A bill that won approval by the House Education Committee on March 14 would give North Carolina public school districts more leeway in creating disciplinary policies in classrooms.

ENCNow
    Publisher's Note: This post appears here courtesy of the Carolina Journal. The author of this post is David Bass.

    A bill that won approval by the House Education Committee on March 14 would give North Carolina public school districts more leeway in creating disciplinary policies in classrooms.

    House Bill 187, Standards of Student Conduct, would direct school districts to "use best practices to develop and enforce discipline policies that do not discriminate against students on the basis of race, ethnicity, national origin, gender, or disability."

    Under current statutory law, a series of non-serious violations for school conduct include "the use of inappropriate or disrespectful language, noncompliance with a staff directive, dress code violations, and minor physical altercations that do not involve weapons or injury." H.B. 187 strikes that language and leaves the determination of what conduct constitutes a major or minor offense up to school principals.

    H.B. 187 also encourages school officials "to use in-school suspension over punishment that removes a student from the school building."

    Rep.

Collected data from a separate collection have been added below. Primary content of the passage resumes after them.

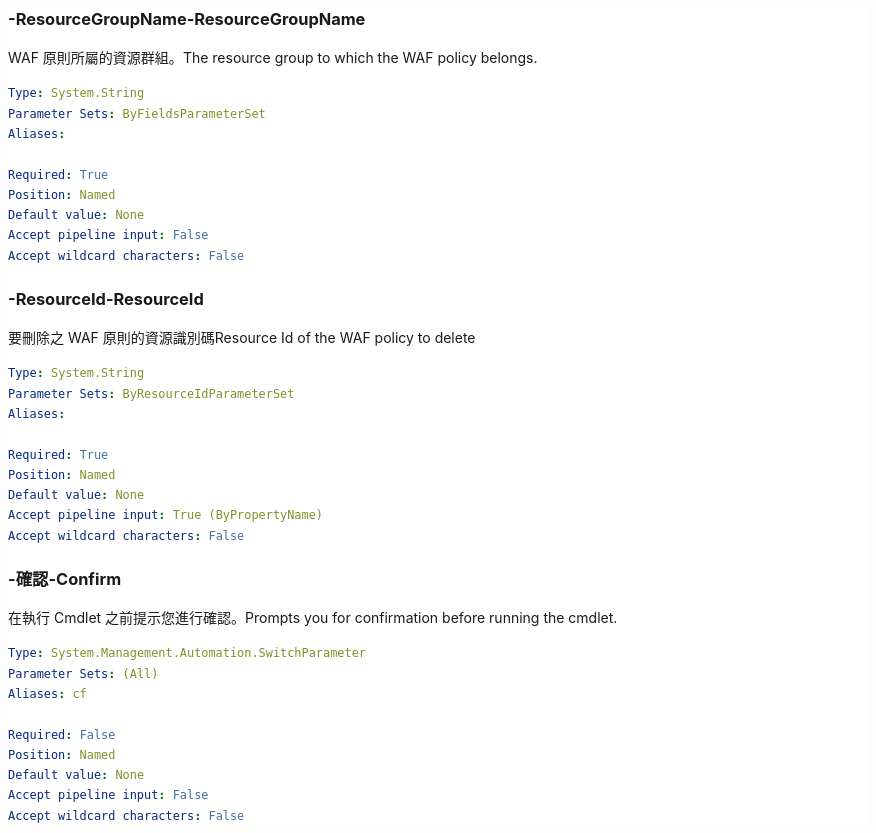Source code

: ### <span data-ttu-id="c8ec4-124">-ResourceGroupName</span><span class="sxs-lookup"><span data-stu-id="c8ec4-124">-ResourceGroupName</span></span>
<span data-ttu-id="c8ec4-125">WAF 原則所屬的資源群組。</span><span class="sxs-lookup"><span data-stu-id="c8ec4-125">The resource group to which the WAF policy belongs.</span></span>

```yaml
Type: System.String
Parameter Sets: ByFieldsParameterSet
Aliases:

Required: True
Position: Named
Default value: None
Accept pipeline input: False
Accept wildcard characters: False
```

### <span data-ttu-id="c8ec4-126">-ResourceId</span><span class="sxs-lookup"><span data-stu-id="c8ec4-126">-ResourceId</span></span>
<span data-ttu-id="c8ec4-127">要刪除之 WAF 原則的資源識別碼</span><span class="sxs-lookup"><span data-stu-id="c8ec4-127">Resource Id of the WAF policy to delete</span></span>

```yaml
Type: System.String
Parameter Sets: ByResourceIdParameterSet
Aliases:

Required: True
Position: Named
Default value: None
Accept pipeline input: True (ByPropertyName)
Accept wildcard characters: False
```

### <span data-ttu-id="c8ec4-128">-確認</span><span class="sxs-lookup"><span data-stu-id="c8ec4-128">-Confirm</span></span>
<span data-ttu-id="c8ec4-129">在執行 Cmdlet 之前提示您進行確認。</span><span class="sxs-lookup"><span data-stu-id="c8ec4-129">Prompts you for confirmation before running the cmdlet.</span></span>

```yaml
Type: System.Management.Automation.SwitchParameter
Parameter Sets: (All)
Aliases: cf

Required: False
Position: Named
Default value: None
Accept pipeline input: False
Accept wildcard characters: False
```
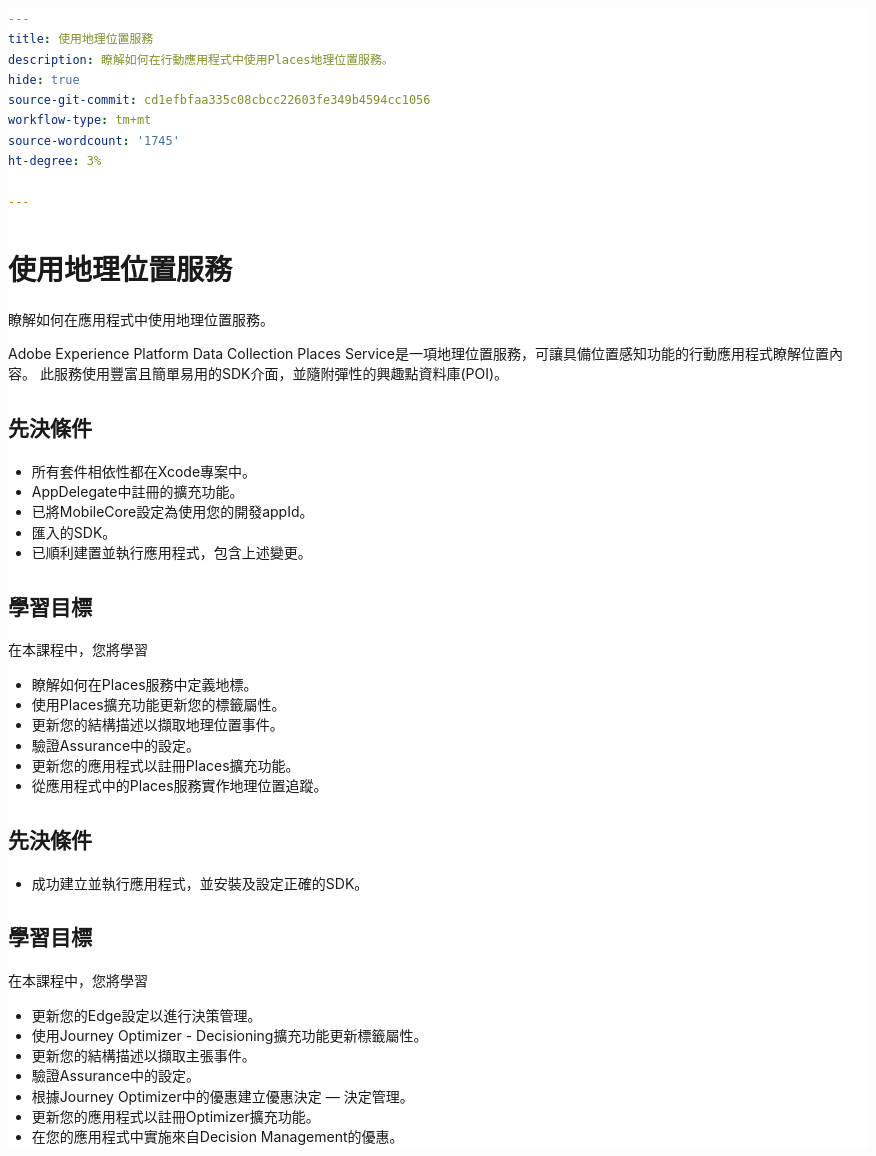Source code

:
 ```yaml
---
title: 使用地理位置服務
description: 瞭解如何在行動應用程式中使用Places地理位置服務。
hide: true
source-git-commit: cd1efbfaa335c08cbcc22603fe349b4594cc1056
workflow-type: tm+mt
source-wordcount: '1745'
ht-degree: 3%

---
```


# 使用地理位置服務

瞭解如何在應用程式中使用地理位置服務。

Adobe Experience Platform Data Collection Places Service是一項地理位置服務，可讓具備位置感知功能的行動應用程式瞭解位置內容。 此服務使用豐富且簡單易用的SDK介面，並隨附彈性的興趣點資料庫(POI)。

## 先決條件

* 所有套件相依性都在Xcode專案中。
* AppDelegate中註冊的擴充功能。
* 已將MobileCore設定為使用您的開發appId。
* 匯入的SDK。
* 已順利建置並執行應用程式，包含上述變更。

## 學習目標

在本課程中，您將學習

* 瞭解如何在Places服務中定義地標。
* 使用Places擴充功能更新您的標籤屬性。
* 更新您的結構描述以擷取地理位置事件。
* 驗證Assurance中的設定。
* 更新您的應用程式以註冊Places擴充功能。
* 從應用程式中的Places服務實作地理位置追蹤。


## 先決條件

* 成功建立並執行應用程式，並安裝及設定正確的SDK。


## 學習目標

在本課程中，您將學習

* 更新您的Edge設定以進行決策管理。
* 使用Journey Optimizer - Decisioning擴充功能更新標籤屬性。
* 更新您的結構描述以擷取主張事件。
* 驗證Assurance中的設定。
* 根據Journey Optimizer中的優惠建立優惠決定 — 決定管理。
* 更新您的應用程式以註冊Optimizer擴充功能。
* 在您的應用程式中實施來自Decision Management的優惠。
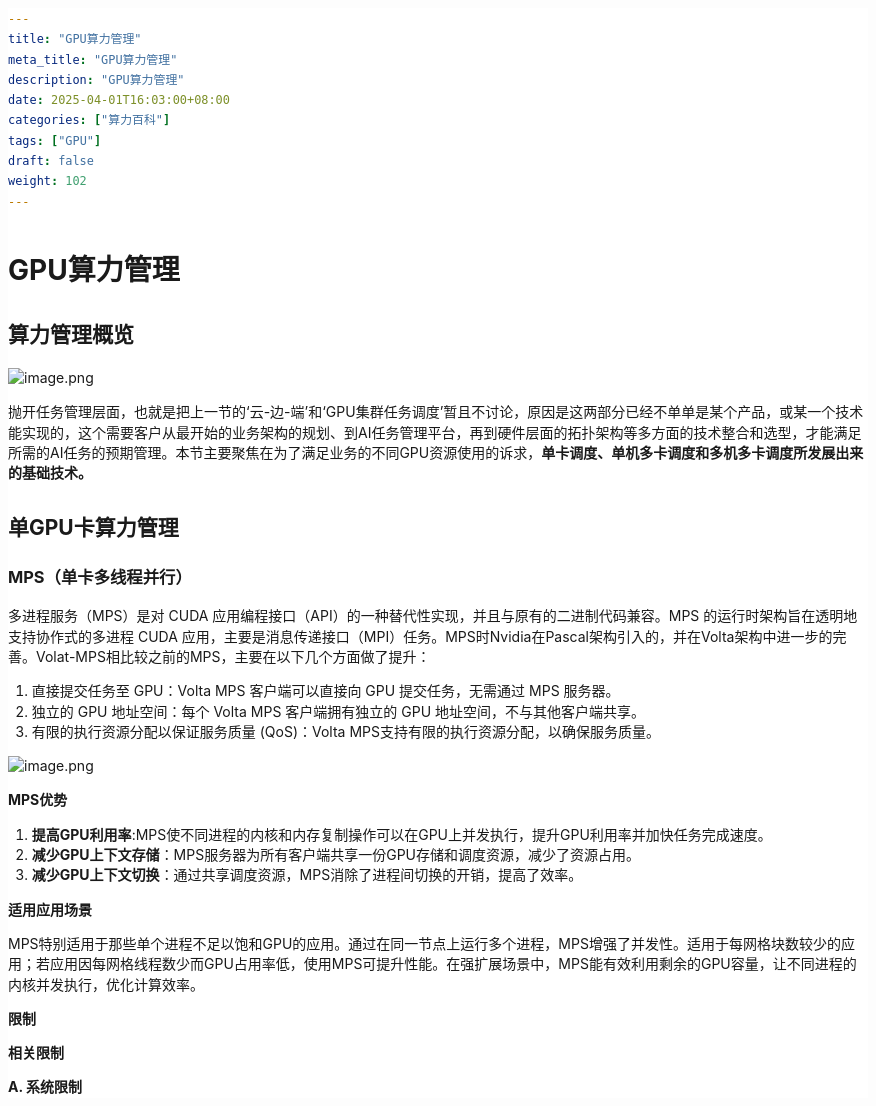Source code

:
 ```yaml
---
title: "GPU算力管理"
meta_title: "GPU算力管理"
description: "GPU算力管理"
date: 2025-04-01T16:03:00+08:00
categories: ["算力百科"]
tags: ["GPU"]
draft: false
weight: 102
---
```


# GPU算力管理

## 算力管理概览

![image.png](https://speckled-amber-aa6.notion.site/image/attachment%3A9c4f93a2-ca87-4708-844d-bacb9bc90720%3Aimage.png?table=block&id=1c86a624-db43-8033-88f8-e64a9fe34402&spaceId=bd920ac3-a269-416a-b879-0fea0c915514&width=1420&userId=&cache=v2)

抛开任务管理层面，也就是把上一节的‘云-边-端’和‘GPU集群任务调度’暂且不讨论，原因是这两部分已经不单单是某个产品，或某一个技术能实现的，这个需要客户从最开始的业务架构的规划、到AI任务管理平台，再到硬件层面的拓扑架构等多方面的技术整合和选型，才能满足所需的AI任务的预期管理。本节主要聚焦在为了满足业务的不同GPU资源使用的诉求，**单卡调度、单机多卡调度和多机多卡调度所发展出来的基础技术。**


## 单GPU卡算力管理

### **MPS（单卡多线程并行）**

多进程服务（MPS）是对 CUDA 应用编程接口（API）的一种替代性实现，并且与原有的二进制代码兼容。MPS 的运行时架构旨在透明地支持协作式的多进程 CUDA 应用，主要是消息传递接口（MPI）任务。MPS时Nvidia在Pascal架构引入的，并在Volta架构中进一步的完善。Volat-MPS相比较之前的MPS，主要在以下几个方面做了提升：

1. 直接提交任务至 GPU：Volta MPS 客户端可以直接向 GPU 提交任务，无需通过 MPS 服务器。
2. 独立的 GPU 地址空间：每个 Volta MPS 客户端拥有独立的 GPU 地址空间，不与其他客户端共享。
3. 有限的执行资源分配以保证服务质量 (QoS)：Volta MPS支持有限的执行资源分配，以确保服务质量。

![image.png](https://speckled-amber-aa6.notion.site/image/attachment%3Aa75a6fc8-f626-4476-8cf0-af220c0e1d7f%3Aimage.png?table=block&id=1c86a624-db43-80ed-bfd5-d84dc0b4df04&spaceId=bd920ac3-a269-416a-b879-0fea0c915514&width=1420&userId=&cache=v2)

**MPS优势**

1. **提高GPU利用率**:MPS使不同进程的内核和内存复制操作可以在GPU上并发执行，提升GPU利用率并加快任务完成速度。
2. **减少GPU上下文存储**：MPS服务器为所有客户端共享一份GPU存储和调度资源，减少了资源占用。
3. **减少GPU上下文切换**：通过共享调度资源，MPS消除了进程间切换的开销，提高了效率。

**适用应用场景**

MPS特别适用于那些单个进程不足以饱和GPU的应用。通过在同一节点上运行多个进程，MPS增强了并发性。适用于每网格块数较少的应用；若应用因每网格线程数少而GPU占用率低，使用MPS可提升性能。在强扩展场景中，MPS能有效利用剩余的GPU容量，让不同进程的内核并发执行，优化计算效率。

**限制**

**相关限制**

**A. 系统限制**
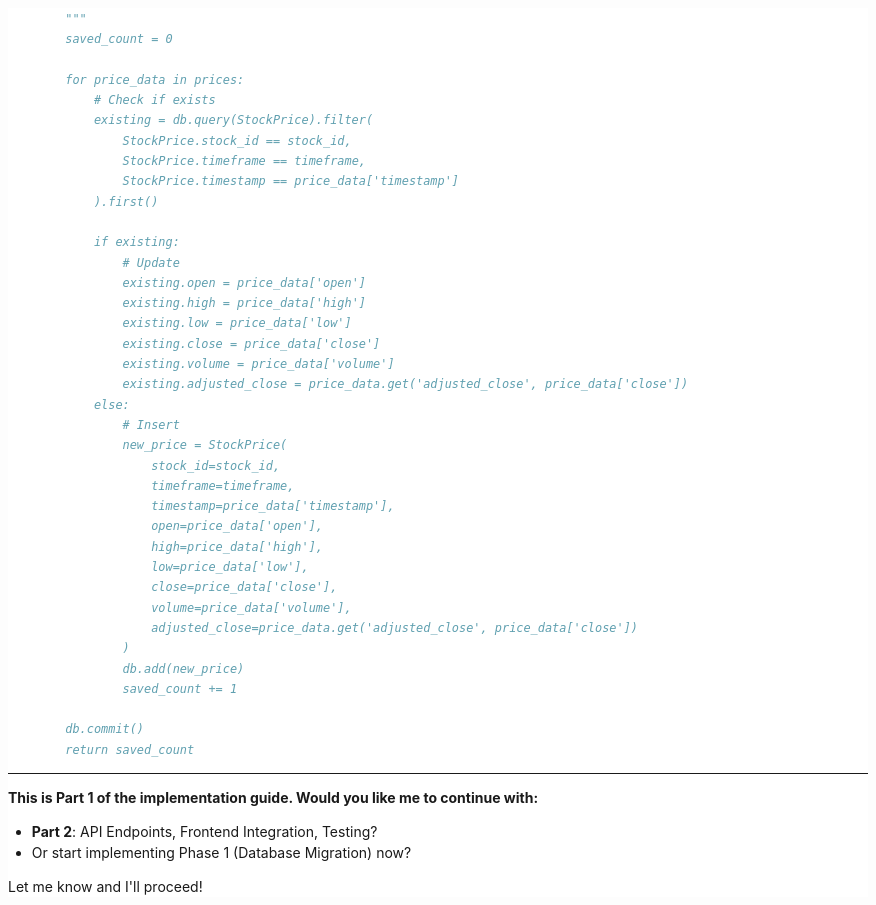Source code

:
 ```python
        """
        saved_count = 0

        for price_data in prices:
            # Check if exists
            existing = db.query(StockPrice).filter(
                StockPrice.stock_id == stock_id,
                StockPrice.timeframe == timeframe,
                StockPrice.timestamp == price_data['timestamp']
            ).first()

            if existing:
                # Update
                existing.open = price_data['open']
                existing.high = price_data['high']
                existing.low = price_data['low']
                existing.close = price_data['close']
                existing.volume = price_data['volume']
                existing.adjusted_close = price_data.get('adjusted_close', price_data['close'])
            else:
                # Insert
                new_price = StockPrice(
                    stock_id=stock_id,
                    timeframe=timeframe,
                    timestamp=price_data['timestamp'],
                    open=price_data['open'],
                    high=price_data['high'],
                    low=price_data['low'],
                    close=price_data['close'],
                    volume=price_data['volume'],
                    adjusted_close=price_data.get('adjusted_close', price_data['close'])
                )
                db.add(new_price)
                saved_count += 1

        db.commit()
        return saved_count
```

---

**This is Part 1 of the implementation guide. Would you like me to continue with:**
- **Part 2**: API Endpoints, Frontend Integration, Testing?
- Or start implementing Phase 1 (Database Migration) now?

Let me know and I'll proceed!
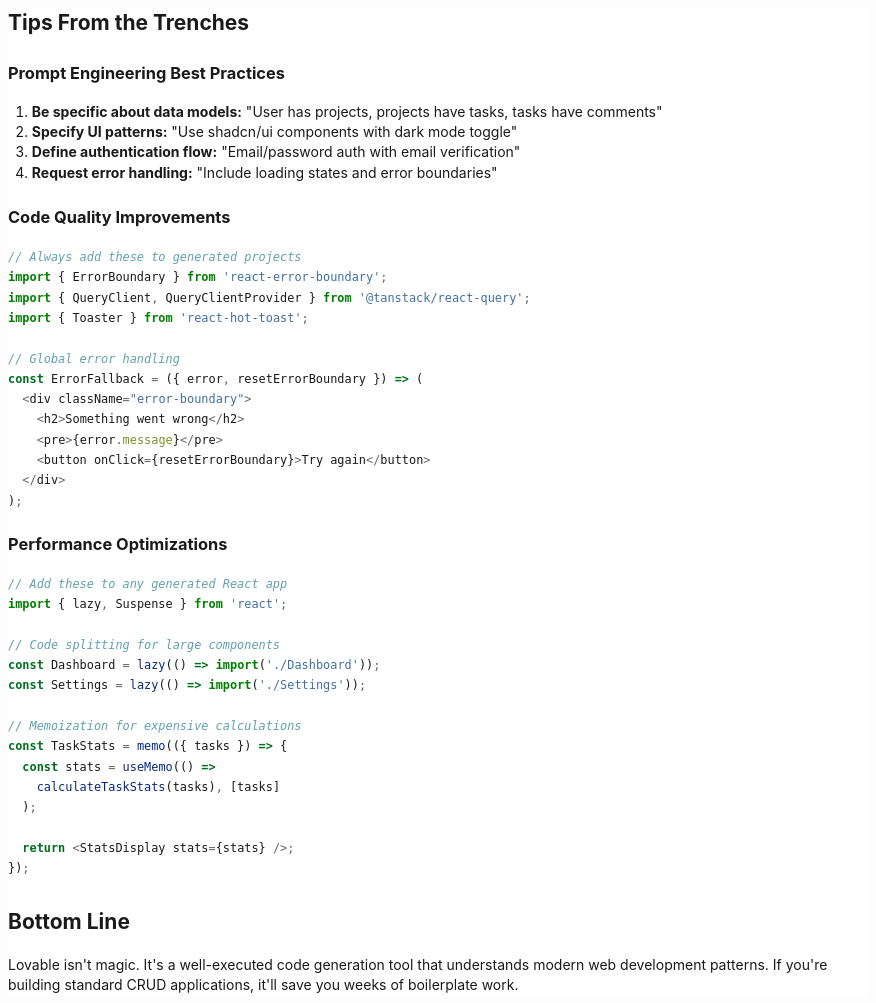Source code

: ## Tips From the Trenches

### Prompt Engineering Best Practices
1. **Be specific about data models:** "User has projects, projects have tasks, tasks have comments"
2. **Specify UI patterns:** "Use shadcn/ui components with dark mode toggle"
3. **Define authentication flow:** "Email/password auth with email verification"
4. **Request error handling:** "Include loading states and error boundaries"

### Code Quality Improvements
```javascript
// Always add these to generated projects
import { ErrorBoundary } from 'react-error-boundary';
import { QueryClient, QueryClientProvider } from '@tanstack/react-query';
import { Toaster } from 'react-hot-toast';

// Global error handling
const ErrorFallback = ({ error, resetErrorBoundary }) => (
  <div className="error-boundary">
    <h2>Something went wrong</h2>
    <pre>{error.message}</pre>
    <button onClick={resetErrorBoundary}>Try again</button>
  </div>
);
```

### Performance Optimizations
```javascript
// Add these to any generated React app
import { lazy, Suspense } from 'react';

// Code splitting for large components
const Dashboard = lazy(() => import('./Dashboard'));
const Settings = lazy(() => import('./Settings'));

// Memoization for expensive calculations
const TaskStats = memo(({ tasks }) => {
  const stats = useMemo(() => 
    calculateTaskStats(tasks), [tasks]
  );
  
  return <StatsDisplay stats={stats} />;
});
```

## Bottom Line

Lovable isn't magic. It's a well-executed code generation tool that understands modern web development patterns. If you're building standard CRUD applications, it'll save you weeks of boilerplate work.
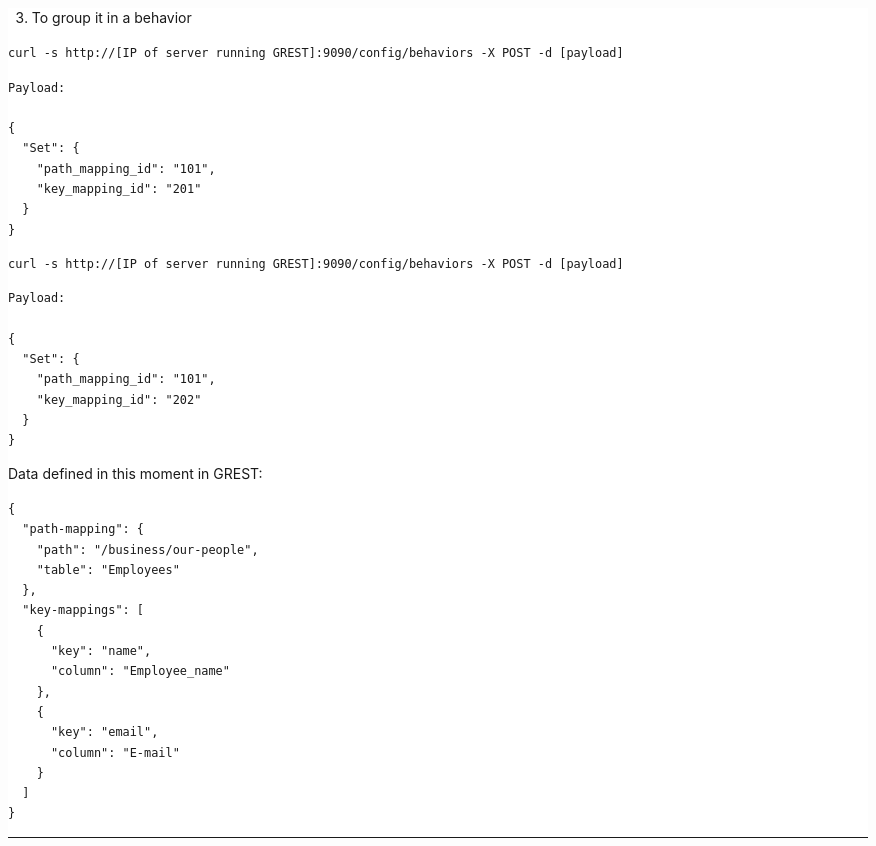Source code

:3. To group it in a behavior

```
curl -s http://[IP of server running GREST]:9090/config/behaviors -X POST -d [payload]
```

```
Payload:

{
  "Set": {
    "path_mapping_id": "101",
    "key_mapping_id": "201"
  }
}

```

```
curl -s http://[IP of server running GREST]:9090/config/behaviors -X POST -d [payload]
```

```
Payload:

{
  "Set": {
    "path_mapping_id": "101",
    "key_mapping_id": "202"
  }
}

```

Data defined in this moment in GREST:

```
{
  "path-mapping": {
    "path": "/business/our-people",
    "table": "Employees"
  },
  "key-mappings": [
    {
      "key": "name",
      "column": "Employee_name"
    },
    {
      "key": "email",
      "column": "E-mail"
    }
  ]
}
```

---
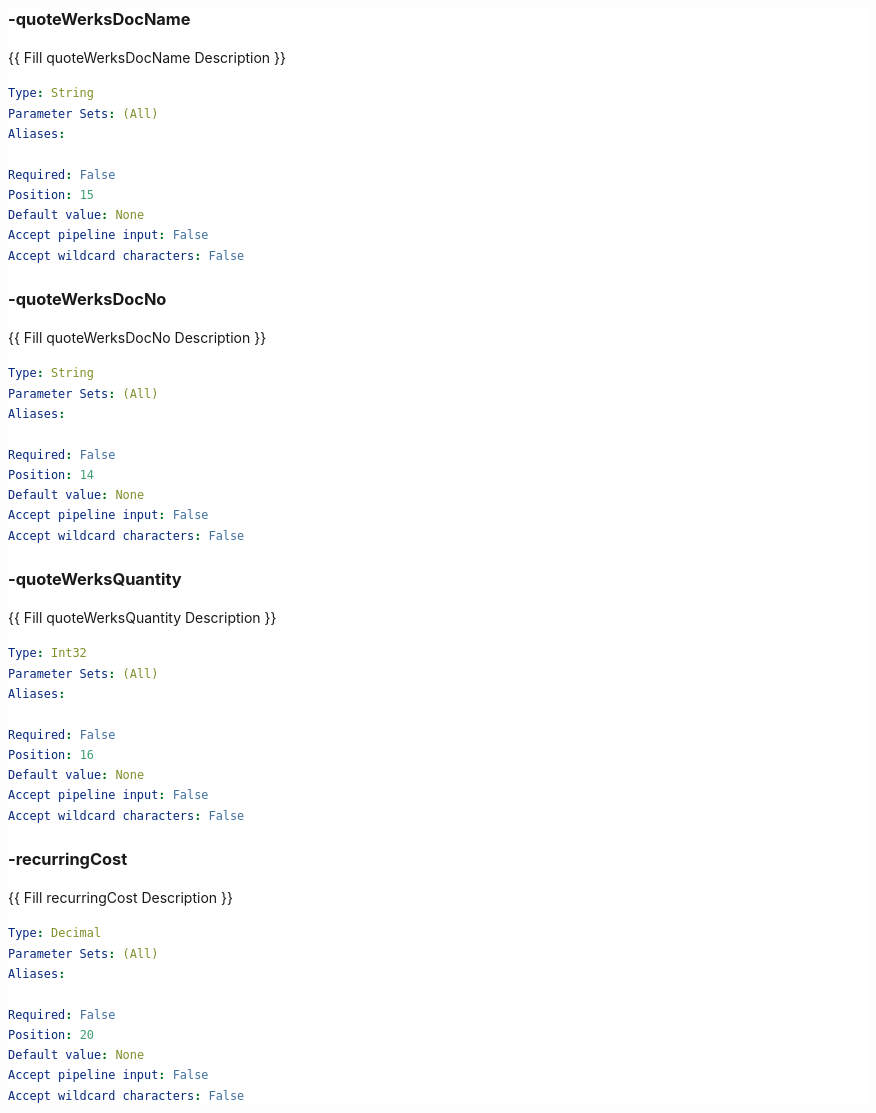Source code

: ### -quoteWerksDocName
{{ Fill quoteWerksDocName Description }}

```yaml
Type: String
Parameter Sets: (All)
Aliases:

Required: False
Position: 15
Default value: None
Accept pipeline input: False
Accept wildcard characters: False
```

### -quoteWerksDocNo
{{ Fill quoteWerksDocNo Description }}

```yaml
Type: String
Parameter Sets: (All)
Aliases:

Required: False
Position: 14
Default value: None
Accept pipeline input: False
Accept wildcard characters: False
```

### -quoteWerksQuantity
{{ Fill quoteWerksQuantity Description }}

```yaml
Type: Int32
Parameter Sets: (All)
Aliases:

Required: False
Position: 16
Default value: None
Accept pipeline input: False
Accept wildcard characters: False
```

### -recurringCost
{{ Fill recurringCost Description }}

```yaml
Type: Decimal
Parameter Sets: (All)
Aliases:

Required: False
Position: 20
Default value: None
Accept pipeline input: False
Accept wildcard characters: False
```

Marcia Morey, D-Durham, put forward an amendment that would reinstate the language surrounding non-serious offenses, but it was voted down.

    "This totally guts the bill and puts it back to the same general practice that we're under right now, which in my opinion has caused some of the problems that we're in," bill sponsor Rep. John Torbett, R-Gaston, said on the amendment.

    The measure drops as N.C. public schools have experienced a recent spike in misbehavior, threats against teachers, and crime.

    The annual School Pulse Panel, a survey published by the U.S. Department of Education's Institute for Education Sciences, reports that more than eight in 10 public schools "have seen stunted behavioral and socioemotional development in their students because of the COVID-19 pandemic."

    Across all N.C. high schools, instances of crime and violence increased from 4,850 reported for the 2018-2019 school year to 5,991 reported for the 2021-2022 school year - a 24% increase - according to data recently presented to the State Board of Education.